Given systematic temporal and geographic variance exists in poverty, life-expectancy, etc. and given we have been able to attribute a majority of the causes for such to human action, it appears God plays only a peripheral part in the destiny of man, albeit a larger role in the destiny of women (mostly through the hands of believers). Mortality rates differ by geography. For example, the US versus Africa, Northeast US versus Southern US (maybe god likes ‘godless NE liberals’). And mortality rates vary by time—we live longer today than we did 200 years ago. The variance in mortality and life-expectancy also seems to respond to human intervention—discovery of new technologies and medicines, war, etc. So unless we believe God systematically dislikes Africans or liked people born 200 years ago less, when arguably people were more moral on some variables favored by the current fundamentalists, we have little reason to believe that God is a large force in determining life-expectancy, or mortality.
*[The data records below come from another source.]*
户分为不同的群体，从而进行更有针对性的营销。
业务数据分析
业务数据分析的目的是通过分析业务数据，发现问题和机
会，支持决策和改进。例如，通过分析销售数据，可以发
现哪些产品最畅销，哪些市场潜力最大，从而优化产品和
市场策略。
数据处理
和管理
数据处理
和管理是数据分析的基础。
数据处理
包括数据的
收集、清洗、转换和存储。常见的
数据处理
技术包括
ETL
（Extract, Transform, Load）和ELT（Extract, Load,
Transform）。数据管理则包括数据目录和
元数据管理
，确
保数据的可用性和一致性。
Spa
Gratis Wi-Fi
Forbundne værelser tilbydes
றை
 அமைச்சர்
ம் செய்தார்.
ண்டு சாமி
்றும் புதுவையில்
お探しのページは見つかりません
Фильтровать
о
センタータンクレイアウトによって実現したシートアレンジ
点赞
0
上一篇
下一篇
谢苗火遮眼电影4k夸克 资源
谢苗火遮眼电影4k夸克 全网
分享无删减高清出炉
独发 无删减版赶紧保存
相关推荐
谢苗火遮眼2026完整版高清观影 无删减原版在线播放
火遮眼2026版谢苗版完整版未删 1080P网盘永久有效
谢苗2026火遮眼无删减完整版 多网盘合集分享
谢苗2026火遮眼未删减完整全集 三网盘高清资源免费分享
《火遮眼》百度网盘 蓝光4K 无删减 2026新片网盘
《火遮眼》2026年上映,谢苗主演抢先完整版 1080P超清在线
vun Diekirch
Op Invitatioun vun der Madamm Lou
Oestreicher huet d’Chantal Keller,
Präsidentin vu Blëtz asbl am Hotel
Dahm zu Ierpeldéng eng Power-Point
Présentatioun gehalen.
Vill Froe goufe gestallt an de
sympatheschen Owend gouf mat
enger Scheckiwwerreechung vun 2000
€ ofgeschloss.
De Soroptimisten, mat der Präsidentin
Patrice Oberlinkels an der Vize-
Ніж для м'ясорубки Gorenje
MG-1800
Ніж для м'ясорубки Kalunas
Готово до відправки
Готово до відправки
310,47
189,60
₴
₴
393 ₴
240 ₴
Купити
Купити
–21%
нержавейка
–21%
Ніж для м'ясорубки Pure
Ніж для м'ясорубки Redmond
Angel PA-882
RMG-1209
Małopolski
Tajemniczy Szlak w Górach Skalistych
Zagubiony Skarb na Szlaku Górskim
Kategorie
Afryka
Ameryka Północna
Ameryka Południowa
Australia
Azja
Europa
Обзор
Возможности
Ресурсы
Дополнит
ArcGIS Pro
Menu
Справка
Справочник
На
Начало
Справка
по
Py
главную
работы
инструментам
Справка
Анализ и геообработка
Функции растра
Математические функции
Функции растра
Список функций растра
Let’s assume for devil’s sake that God is a confounding variable, which is true in at least one way—he is alleged to work in mysterious ways, i.e. God determines both temporal, geographic, racial and other kinds of variance in distribution of poverty, the human action to which it is causally attributed, and life-expectancy. But that version of God conflicts with our theories about human action (say greed) and our theories about God, who ought not to reward people motivated by such things as greed. But then punishment can come in the afterlife – via hell, where an ever larger number of people are being systematically tortured through a great expense of energy, and in a manner that will leave the Bush administration officials chagrined. Even if we imagine that theories of after-life action are true, their impact on the material world is limited to the extent people believe in the threat of punishment. To that extent, God is an instrumental identity for achieving some version of morality.

Another challenge to the presence of God comes from the probabilistic nature of our causal models. Theories about God ought to be perfect (explain about 100% of the variance) while theories of social action can be probabilistic. To ascribe probabilistic thinking and action to God would significantly conflict with theories of God, though one can imagine that he sets the mean, and will cause the error term. A starker version of the same would be that God allows free will, and to that degree that he allows for it and the world is shaped by free will, and God is immaterial to bettering social condition. Another reason to discount challenge to God theory can be the following – we just don’t know the generating mechanism (or life/death) and probabilistic conditioning seems to come from fitting known world models onto data generated by God model, which is by the way synergistic enough with the world model (more poverty = earlier death) to be disturbing.

One way to look at the argument presented here is that God may exist, but s/he/it isn’t particularly strong. And if strength/omnipotence is taken to be a fundamental descriptive attitude of the object (God), it is likely that the object doesn’t exist as well. The counterargument to the above would perhaps need to factor in differing conceptions about the object and its power. For example, one may say that s/he/it is doing all it can to reduce evil to its lowest form – and that is indeed the present condition. Perhaps then more minimally – since he is already doing all he can and rest depends on us – we can argue that God isn’t a particularly useful intervention for changing one’s situation in the world.